10/1/20 – Thursday - Called Brookside – Tractor won’t start again. We scheduled a pickup. No charge this time.
10/6/20 – Tuesday – Brookside picked up tractor.
10/7/20 – Wednesday – Brookside called and said they would have to replace the entire Instrument Cluster wiring. Part No. LVA14586. It should take about a week because they had to order the part.
10/14/20 – Not having heard from Brookside in a week, we called them, and they said that they were really busy, but it should be ready next week. No mention of the fact that they still didn’t have the part.
10/21/20 – Brookside called and instead of telling us our tractor was ready as we expected, they told us the part has been on backorder this entire time and they didn’t know when they would receive it. 
10/23/20 – Brookside called again to let us know that they have a promised ship date and the part was expected to arrive next week on Friday, October 30, 2020 and that they would get on it the following week.
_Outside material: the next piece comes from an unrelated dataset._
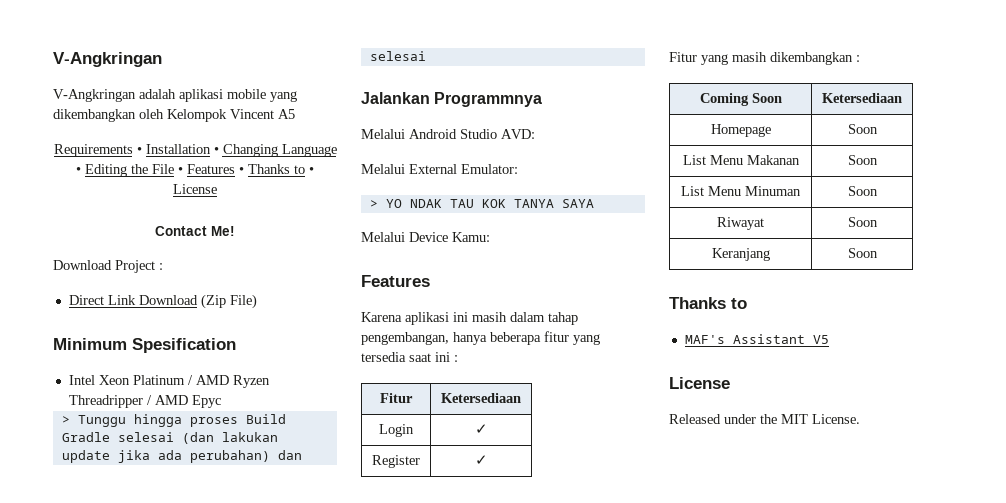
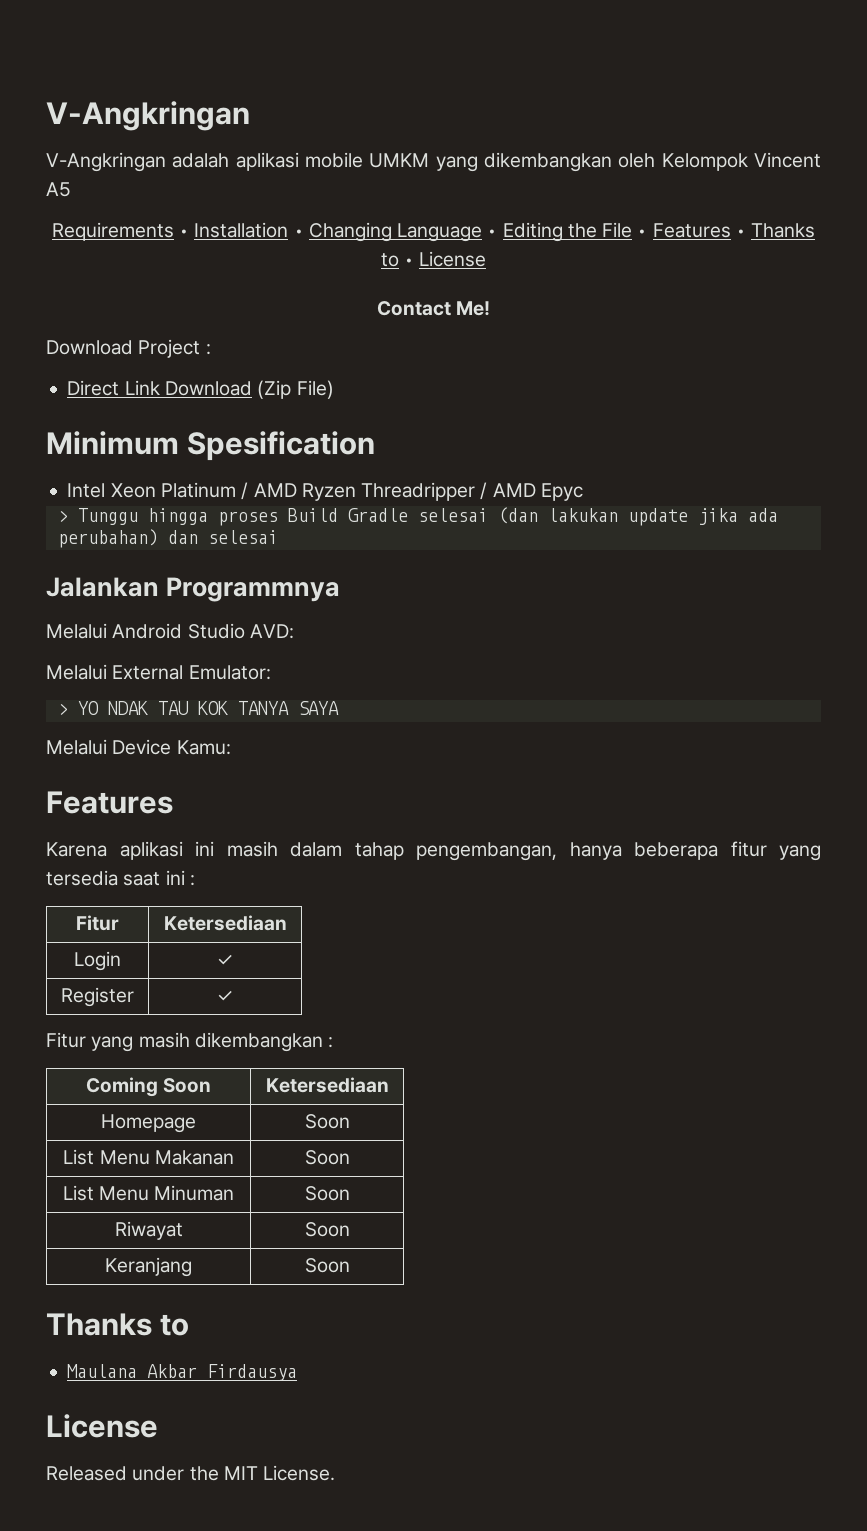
(266, 94) none -> [369,153,430,168] UMKM
[684,334,829,344] MAF's Assistant V5 -> [67,1364,298,1381] Maulana Akbar Firdausya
We still have no idea when we will get the tractor back and if this repair will actually fix it. In the meantime, we need the tractor for a project that has been delayed over two months as well as routine work that we have had to delay or pay others to complete for us. 
11/2/20 – Called Brookside. They still do not have the part. Now, the same guy is saying that it was expected on Saturday (when they were not open) instead of Friday as he said on October 23rd. Now, he expects that it will come today and when it does, he will check with the technician to see what he is working on to give us a better estimate of when they will be able to do the work. We will call back tomorrow.
11/2/20 – Brookside called back. They still do not have the part and it is on backorder again with no definite receipt date. They will call John Deere directly to see what can be done and get back to us in a couple of days!


----------



## jd110 (Nov 23, 2015)

There is no way to tell if the instrument panel will fix the problem without testing myself, but it is entirely possible. The instrument panel controls the ground for the starter relay. Transmission needs to be in neutral and pto needs to be off. If those two signals are going to the instrument cluster, then it provides a ground to the starter relay so tractor will start. It does appear there is no stock in any John Deere warehouse. Hopefully your wait won't be much longer. I assume they have done a dealer search to see if anyone would have one in stock? Possibly a used one could be found?


----------



## Pat E (Oct 1, 2020)

Thanks much jd110. I don’t know if they have done a dealer search, but maybe JD will when Brookside’s manager calls them. I will ask. Appreciate the info on how to check.


----------



## sixbales (May 18, 2011)

Your instrument cluster is obviously in high demand, which tells you that there are problems with it. It might be that JD has told the manufacturer to fix the problems before producing more of the SOS.


----------



## Fedup (Feb 25, 2014)

It always amazes me how tractor makers seem to go out of their way to complicate things with electronics. This would be a prime example. If the start signal passes through the required safety switches and then goes to ground in order to energize the start relay, fine. That's as it should be. Why should it need the approval of the instrument cluster? I think I would be looking for that wire, connecting it to a good ground, and put the tractor back to work. If you have other issues with the cluster that justify replacement, that's another matter.


----------